** START **

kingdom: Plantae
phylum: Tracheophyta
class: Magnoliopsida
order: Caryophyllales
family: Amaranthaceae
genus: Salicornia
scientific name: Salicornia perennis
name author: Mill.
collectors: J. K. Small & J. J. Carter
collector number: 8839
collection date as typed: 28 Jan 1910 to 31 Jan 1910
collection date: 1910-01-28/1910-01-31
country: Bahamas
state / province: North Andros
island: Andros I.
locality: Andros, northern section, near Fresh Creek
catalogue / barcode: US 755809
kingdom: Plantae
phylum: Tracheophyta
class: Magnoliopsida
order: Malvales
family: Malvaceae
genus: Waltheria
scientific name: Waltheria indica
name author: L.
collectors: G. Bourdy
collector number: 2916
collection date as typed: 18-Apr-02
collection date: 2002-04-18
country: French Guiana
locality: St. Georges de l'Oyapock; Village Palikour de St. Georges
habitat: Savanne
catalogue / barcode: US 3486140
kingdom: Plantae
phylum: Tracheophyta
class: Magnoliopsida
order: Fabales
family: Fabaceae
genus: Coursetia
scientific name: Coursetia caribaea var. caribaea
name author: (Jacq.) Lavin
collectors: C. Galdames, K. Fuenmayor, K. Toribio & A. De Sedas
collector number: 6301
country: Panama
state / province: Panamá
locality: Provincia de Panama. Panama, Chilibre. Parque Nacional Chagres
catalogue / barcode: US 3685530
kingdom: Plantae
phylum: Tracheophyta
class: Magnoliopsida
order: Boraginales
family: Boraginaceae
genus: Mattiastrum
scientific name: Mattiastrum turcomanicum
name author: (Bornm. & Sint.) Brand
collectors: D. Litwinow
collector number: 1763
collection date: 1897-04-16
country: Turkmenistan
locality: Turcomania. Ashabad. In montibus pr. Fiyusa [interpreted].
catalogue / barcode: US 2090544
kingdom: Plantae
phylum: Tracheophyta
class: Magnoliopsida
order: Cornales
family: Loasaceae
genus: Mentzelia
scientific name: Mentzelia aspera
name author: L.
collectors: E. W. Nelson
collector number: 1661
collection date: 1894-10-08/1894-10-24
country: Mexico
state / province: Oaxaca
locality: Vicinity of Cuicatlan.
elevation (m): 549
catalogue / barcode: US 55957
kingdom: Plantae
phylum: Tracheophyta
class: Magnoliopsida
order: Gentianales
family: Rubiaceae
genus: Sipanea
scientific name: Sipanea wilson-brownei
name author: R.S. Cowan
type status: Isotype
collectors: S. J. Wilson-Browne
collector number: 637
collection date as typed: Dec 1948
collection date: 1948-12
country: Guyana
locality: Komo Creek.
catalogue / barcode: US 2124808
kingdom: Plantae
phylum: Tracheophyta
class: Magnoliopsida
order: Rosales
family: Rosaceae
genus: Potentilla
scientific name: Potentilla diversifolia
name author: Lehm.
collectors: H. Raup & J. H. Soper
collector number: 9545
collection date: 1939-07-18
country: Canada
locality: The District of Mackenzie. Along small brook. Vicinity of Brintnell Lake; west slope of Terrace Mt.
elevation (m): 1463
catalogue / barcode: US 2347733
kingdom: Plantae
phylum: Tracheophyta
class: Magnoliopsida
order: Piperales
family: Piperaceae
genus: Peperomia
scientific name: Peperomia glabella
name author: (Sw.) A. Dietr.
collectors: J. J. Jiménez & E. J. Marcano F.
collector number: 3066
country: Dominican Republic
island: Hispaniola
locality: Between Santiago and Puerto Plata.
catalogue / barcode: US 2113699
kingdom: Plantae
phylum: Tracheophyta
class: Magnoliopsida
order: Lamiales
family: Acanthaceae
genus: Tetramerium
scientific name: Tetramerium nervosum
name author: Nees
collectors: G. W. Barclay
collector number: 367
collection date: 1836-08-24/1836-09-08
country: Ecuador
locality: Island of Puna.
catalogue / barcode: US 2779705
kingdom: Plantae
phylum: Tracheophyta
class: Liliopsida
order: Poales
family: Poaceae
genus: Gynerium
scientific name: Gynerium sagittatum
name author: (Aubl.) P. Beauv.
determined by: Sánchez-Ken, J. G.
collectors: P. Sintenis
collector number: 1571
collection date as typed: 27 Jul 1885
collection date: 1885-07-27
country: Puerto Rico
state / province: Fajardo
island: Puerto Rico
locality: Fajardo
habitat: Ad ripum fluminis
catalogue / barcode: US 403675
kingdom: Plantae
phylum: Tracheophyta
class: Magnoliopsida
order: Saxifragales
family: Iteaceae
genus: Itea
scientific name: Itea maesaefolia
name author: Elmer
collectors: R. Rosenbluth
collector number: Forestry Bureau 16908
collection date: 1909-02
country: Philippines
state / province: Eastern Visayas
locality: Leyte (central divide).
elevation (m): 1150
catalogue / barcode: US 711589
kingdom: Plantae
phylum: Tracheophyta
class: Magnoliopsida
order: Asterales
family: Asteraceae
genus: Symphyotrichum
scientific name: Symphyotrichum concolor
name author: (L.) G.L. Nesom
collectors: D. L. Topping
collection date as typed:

** END **

YOUR TASK:
Change "collectors" to "gathered by" wherever it occurs in the entries above, leaving every other word as it stands.

ANSWER:
kingdom: Plantae
phylum: Tracheophyta
class: Magnoliopsida
order: Caryophyllales
family: Amaranthaceae
genus: Salicornia
scientific name: Salicornia perennis
name author: Mill.
gathered by: J. K. Small & J. J. Carter
collector number: 8839
collection date as typed: 28 Jan 1910 to 31 Jan 1910
collection date: 1910-01-28/1910-01-31
country: Bahamas
state / province: North Andros
island: Andros I.
locality: Andros, northern section, near Fresh Creek
catalogue / barcode: US 755809
kingdom: Plantae
phylum: Tracheophyta
class: Magnoliopsida
order: Malvales
family: Malvaceae
genus: Waltheria
scientific name: Waltheria indica
name author: L.
gathered by: G. Bourdy
collector number: 2916
collection date as typed: 18-Apr-02
collection date: 2002-04-18
country: French Guiana
locality: St. Georges de l'Oyapock; Village Palikour de St. Georges
habitat: Savanne
catalogue / barcode: US 3486140
kingdom: Plantae
phylum: Tracheophyta
class: Magnoliopsida
order: Fabales
family: Fabaceae
genus: Coursetia
scientific name: Coursetia caribaea var. caribaea
name author: (Jacq.) Lavin
gathered by: C. Galdames, K. Fuenmayor, K. Toribio & A. De Sedas
collector number: 6301
country: Panama
state / province: Panamá
locality: Provincia de Panama. Panama, Chilibre. Parque Nacional Chagres
catalogue / barcode: US 3685530
kingdom: Plantae
phylum: Tracheophyta
class: Magnoliopsida
order: Boraginales
family: Boraginaceae
genus: Mattiastrum
scientific name: Mattiastrum turcomanicum
name author: (Bornm. & Sint.) Brand
gathered by: D. Litwinow
collector number: 1763
collection date: 1897-04-16
country: Turkmenistan
locality: Turcomania. Ashabad. In montibus pr. Fiyusa [interpreted].
catalogue / barcode: US 2090544
kingdom: Plantae
phylum: Tracheophyta
class: Magnoliopsida
order: Cornales
family: Loasaceae
genus: Mentzelia
scientific name: Mentzelia aspera
name author: L.
gathered by: E. W. Nelson
collector number: 1661
collection date: 1894-10-08/1894-10-24
country: Mexico
state / province: Oaxaca
locality: Vicinity of Cuicatlan.
elevation (m): 549
catalogue / barcode: US 55957
kingdom: Plantae
phylum: Tracheophyta
class: Magnoliopsida
order: Gentianales
family: Rubiaceae
genus: Sipanea
scientific name: Sipanea wilson-brownei
name author: R.S. Cowan
type status: Isotype
gathered by: S. J. Wilson-Browne
collector number: 637
collection date as typed: Dec 1948
collection date: 1948-12
country: Guyana
locality: Komo Creek.
catalogue / barcode: US 2124808
kingdom: Plantae
phylum: Tracheophyta
class: Magnoliopsida
order: Rosales
family: Rosaceae
genus: Potentilla
scientific name: Potentilla diversifolia
name author: Lehm.
gathered by: H. Raup & J. H. Soper
collector number: 9545
collection date: 1939-07-18
country: Canada
locality: The District of Mackenzie. Along small brook. Vicinity of Brintnell Lake; west slope of Terrace Mt.
elevation (m): 1463
catalogue / barcode: US 2347733
kingdom: Plantae
phylum: Tracheophyta
class: Magnoliopsida
order: Piperales
family: Piperaceae
genus: Peperomia
scientific name: Peperomia glabella
name author: (Sw.) A. Dietr.
gathered by: J. J. Jiménez & E. J. Marcano F.
collector number: 3066
country: Dominican Republic
island: Hispaniola
locality: Between Santiago and Puerto Plata.
catalogue / barcode: US 2113699
kingdom: Plantae
phylum: Tracheophyta
class: Magnoliopsida
order: Lamiales
family: Acanthaceae
genus: Tetramerium
scientific name: Tetramerium nervosum
name author: Nees
gathered by: G. W. Barclay
collector number: 367
collection date: 1836-08-24/1836-09-08
country: Ecuador
locality: Island of Puna.
catalogue / barcode: US 2779705
kingdom: Plantae
phylum: Tracheophyta
class: Liliopsida
order: Poales
family: Poaceae
genus: Gynerium
scientific name: Gynerium sagittatum
name author: (Aubl.) P. Beauv.
determined by: Sánchez-Ken, J. G.
gathered by: P. Sintenis
collector number: 1571
collection date as typed: 27 Jul 1885
collection date: 1885-07-27
country: Puerto Rico
state / province: Fajardo
island: Puerto Rico
locality: Fajardo
habitat: Ad ripum fluminis
catalogue / barcode: US 403675
kingdom: Plantae
phylum: Tracheophyta
class: Magnoliopsida
order: Saxifragales
family: Iteaceae
genus: Itea
scientific name: Itea maesaefolia
name author: Elmer
gathered by: R. Rosenbluth
collector number: Forestry Bureau 16908
collection date: 1909-02
country: Philippines
state / province: Eastern Visayas
locality: Leyte (central divide).
elevation (m): 1150
catalogue / barcode: US 711589
kingdom: Plantae
phylum: Tracheophyta
class: Magnoliopsida
order: Asterales
family: Asteraceae
genus: Symphyotrichum
scientific name: Symphyotrichum concolor
name author: (L.) G.L. Nesom
gathered by: D. L. Topping
collection date as typed:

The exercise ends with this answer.